Interregional Transmission Coordination

    The Transmission Provider, through its regional transmission 
planning process, must coordinate with the public utility 
transmission providers in each neighboring transmission planning 
region within its interconnection to address transmission planning 
coordination issues related to interregional transmission 
facilities. The interregional transmission coordination procedures 
must include a detailed description of the process for coordination 
between public utility transmission providers in neighboring 
transmission planning regions (i) with respect to each interregional 
transmission facility that is proposed to be located in both 
transmission planning regions and (ii) to identify possible 
interregional transmission facilities that could address 
transmission needs more efficiently or cost-effectively than 
separate regional transmission facilities. The interregional 
transmission coordination procedures shall be described in an 
attachment to the Transmission Provider's Tariff.

[Records shown]:
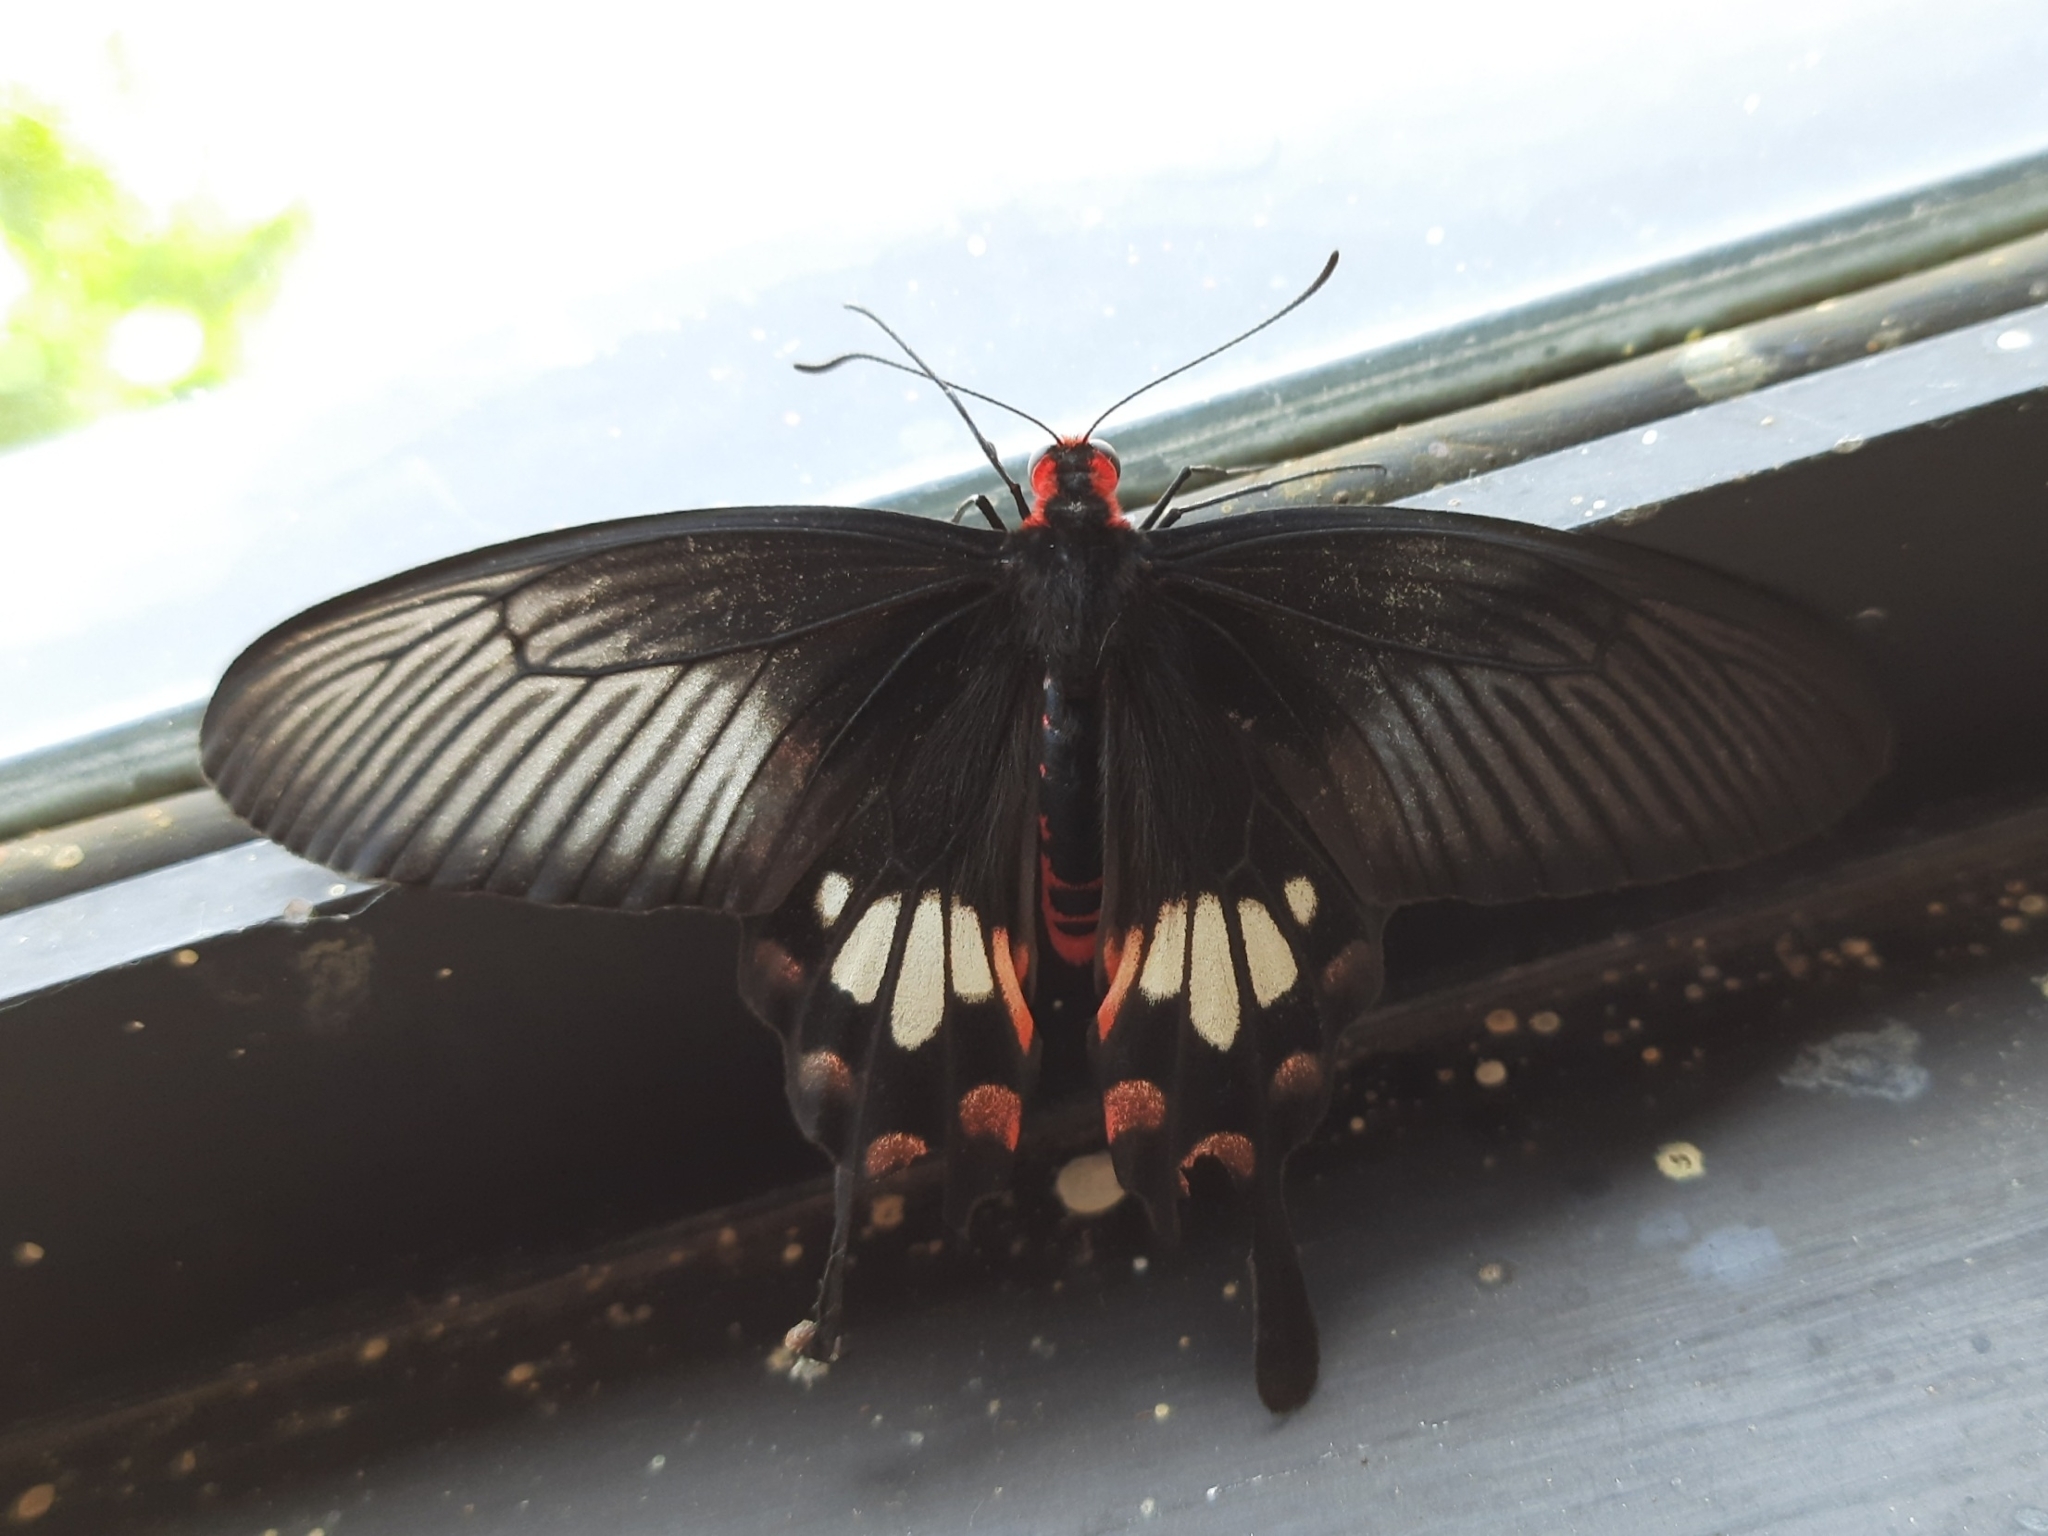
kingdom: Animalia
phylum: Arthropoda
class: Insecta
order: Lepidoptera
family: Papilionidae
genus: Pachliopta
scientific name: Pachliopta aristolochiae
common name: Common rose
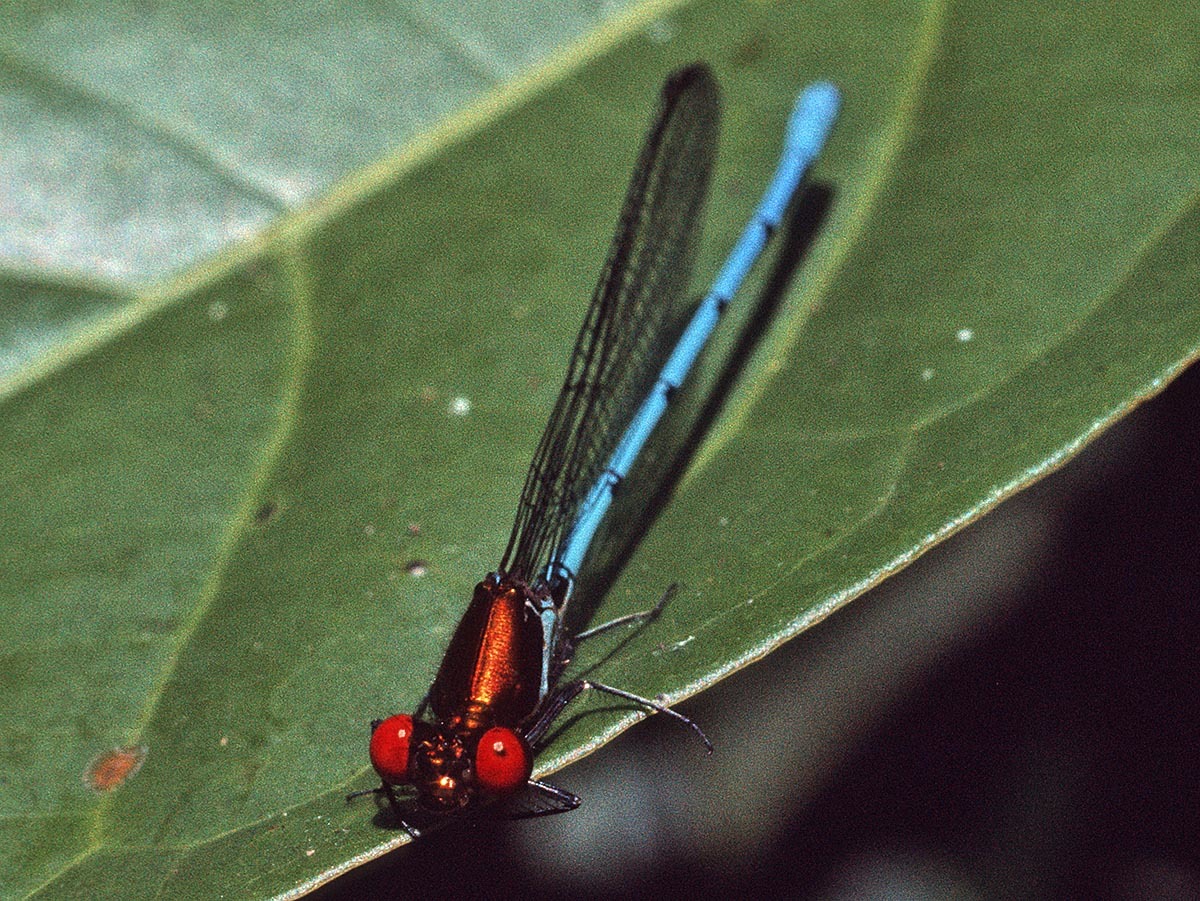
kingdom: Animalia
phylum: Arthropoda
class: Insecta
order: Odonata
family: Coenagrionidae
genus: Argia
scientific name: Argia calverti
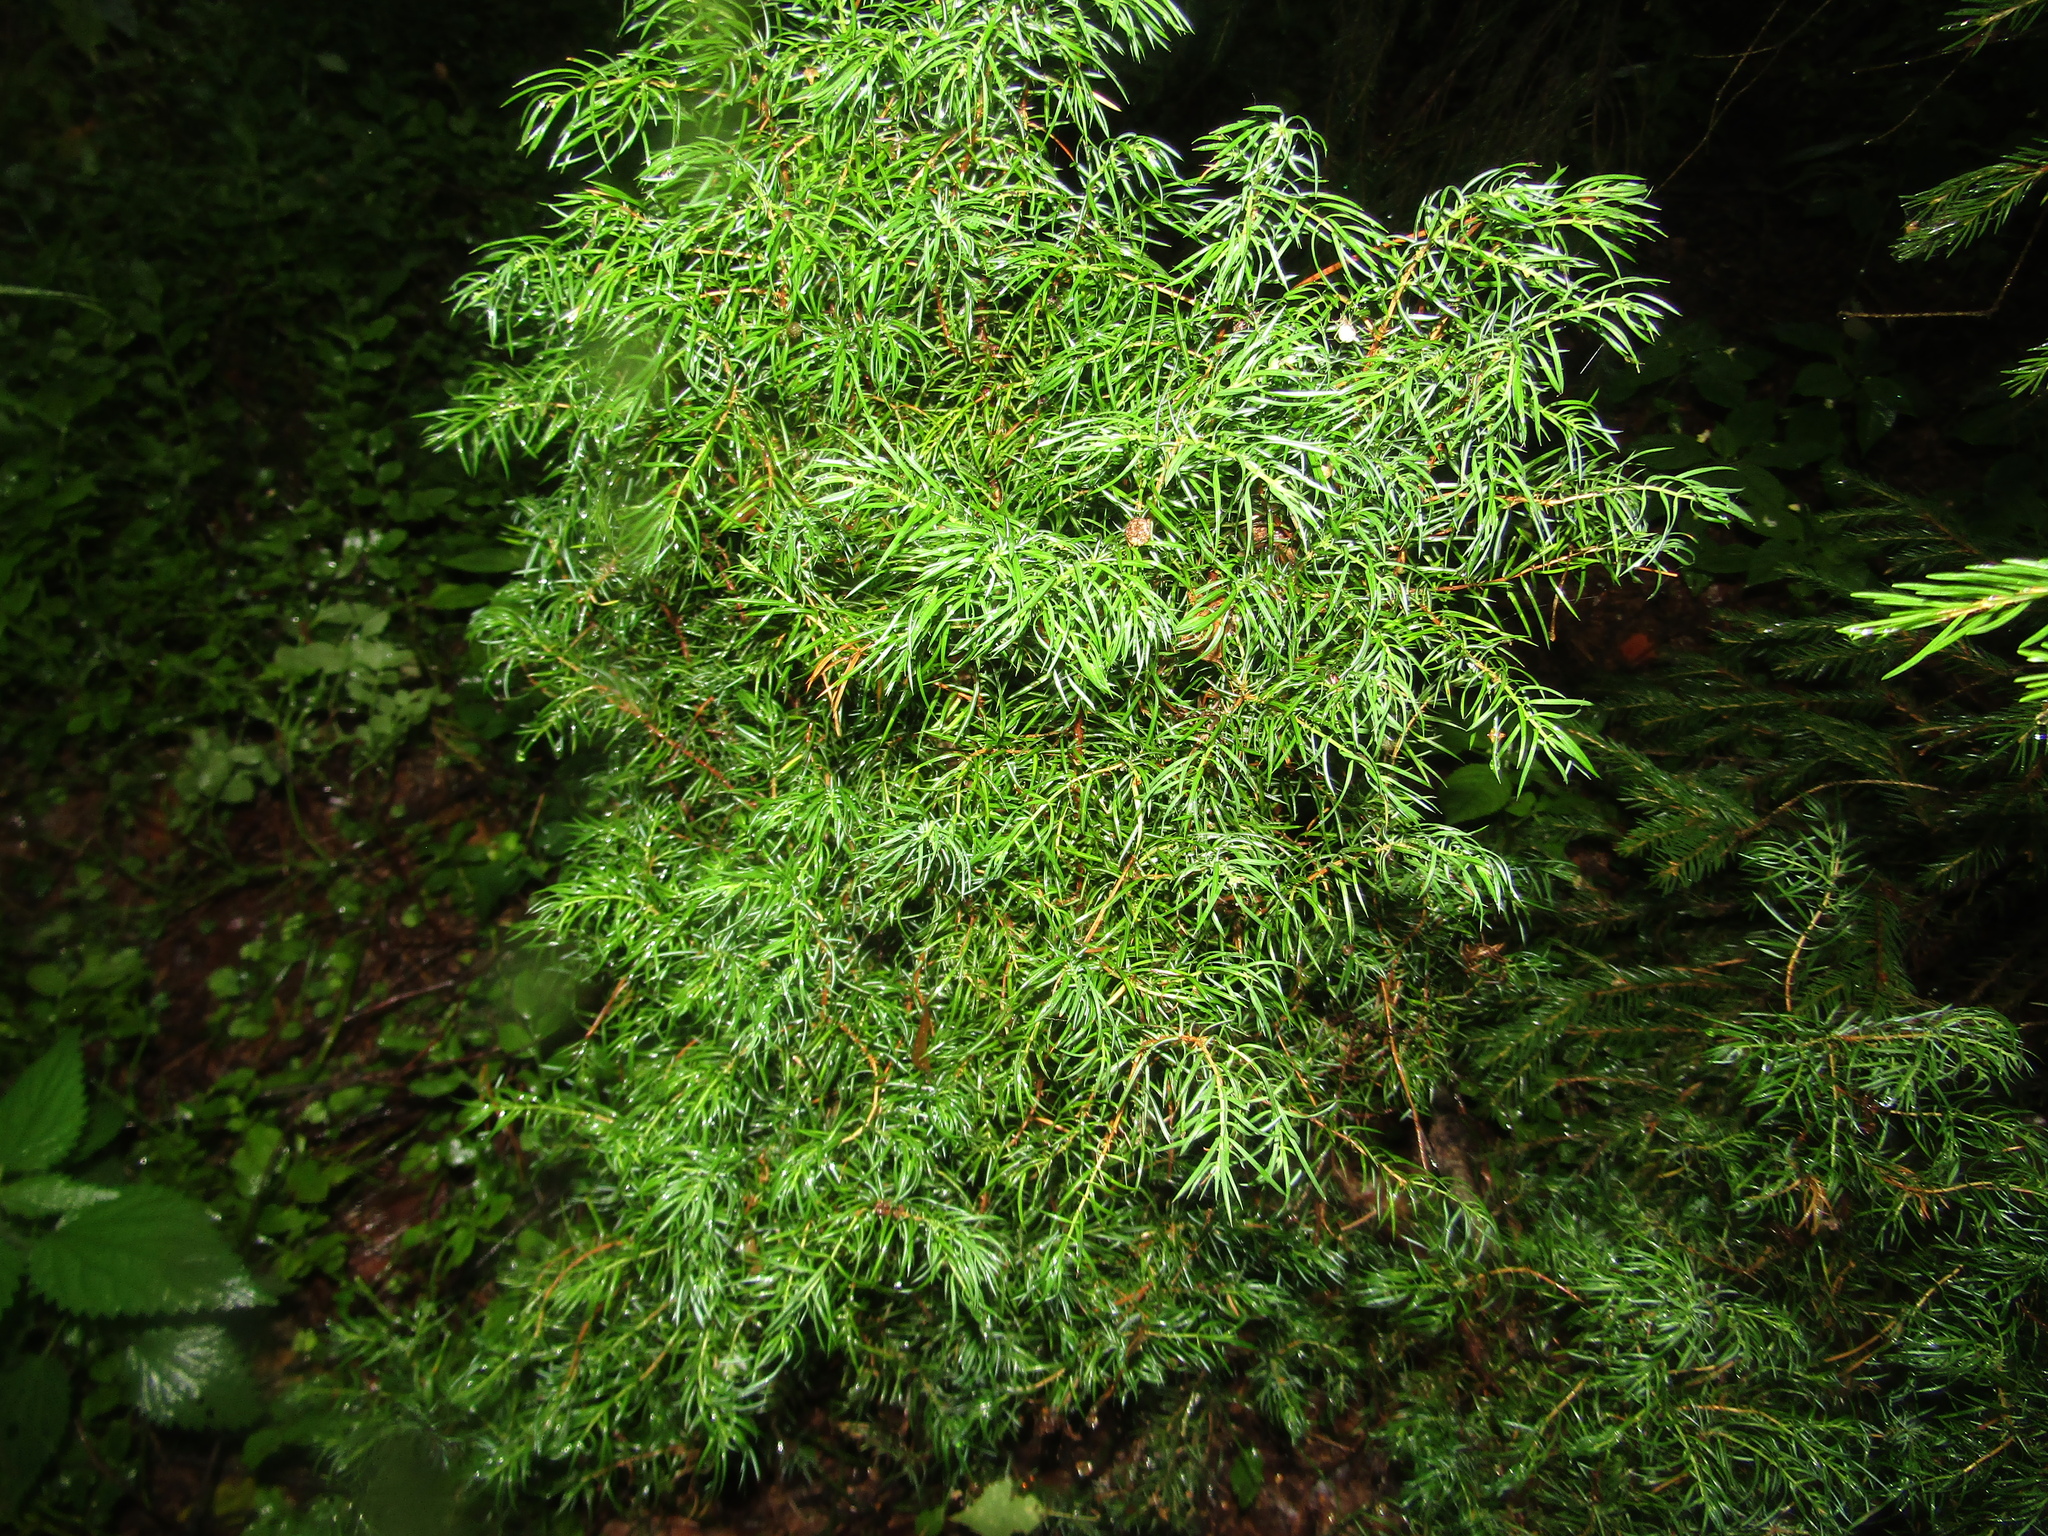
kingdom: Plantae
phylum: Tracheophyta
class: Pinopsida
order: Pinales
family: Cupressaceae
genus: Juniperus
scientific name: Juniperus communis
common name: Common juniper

[Exercise details]:
For each statement below, say yes or no to whether it agrees with the passage on interregional transmission coordination, and quote the words of the passage that decide it.
1. The interregional transmission coordination procedures are to be set out in an attachment to the Transmission Provider's Tariff.
2. The Transmission Provider must coordinate with public utility transmission providers in every transmission planning region, whatever interconnection it belongs to.
3. The coordination process has to deal only with interregional transmission facilities that have already been proposed for both transmission planning regions.

[Exercise response]:
1. Yes: "The interregional transmission coordination procedures shall be described in an attachment to the Transmission Provider's Tariff."
2. No: "in each neighboring transmission planning region within its interconnection"
3. No: "(ii) to identify possible interregional transmission facilities that could address transmission needs more efficiently or cost-effectively than separate regional transmission facilities"